▶ **Task details**
Every entry below should be printed again exactly as it reads.

▶ **Data for analysis**
- Opening Delimiter -

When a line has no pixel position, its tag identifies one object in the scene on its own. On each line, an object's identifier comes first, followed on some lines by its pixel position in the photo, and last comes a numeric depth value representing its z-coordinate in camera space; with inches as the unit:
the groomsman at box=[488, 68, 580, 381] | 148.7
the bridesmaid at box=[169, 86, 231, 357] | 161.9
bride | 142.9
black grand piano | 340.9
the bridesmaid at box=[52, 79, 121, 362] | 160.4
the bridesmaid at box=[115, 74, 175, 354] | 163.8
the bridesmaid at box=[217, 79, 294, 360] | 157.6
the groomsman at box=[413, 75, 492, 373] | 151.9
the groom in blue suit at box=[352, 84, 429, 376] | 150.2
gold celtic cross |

- Closing Delimiter -

▶ **Reply to the exercise**
When a line has no pixel position, its tag identifies one object in the scene on its own. On each line, an object's identifier comes first, followed on some lines by its pixel position in the photo, and last comes a numeric depth value representing its z-coordinate in camera space; with inches as the unit:
the groomsman at box=[488, 68, 580, 381] | 148.7
the bridesmaid at box=[169, 86, 231, 357] | 161.9
bride | 142.9
black grand piano | 340.9
the bridesmaid at box=[52, 79, 121, 362] | 160.4
the bridesmaid at box=[115, 74, 175, 354] | 163.8
the bridesmaid at box=[217, 79, 294, 360] | 157.6
the groomsman at box=[413, 75, 492, 373] | 151.9
the groom in blue suit at box=[352, 84, 429, 376] | 150.2
gold celtic cross |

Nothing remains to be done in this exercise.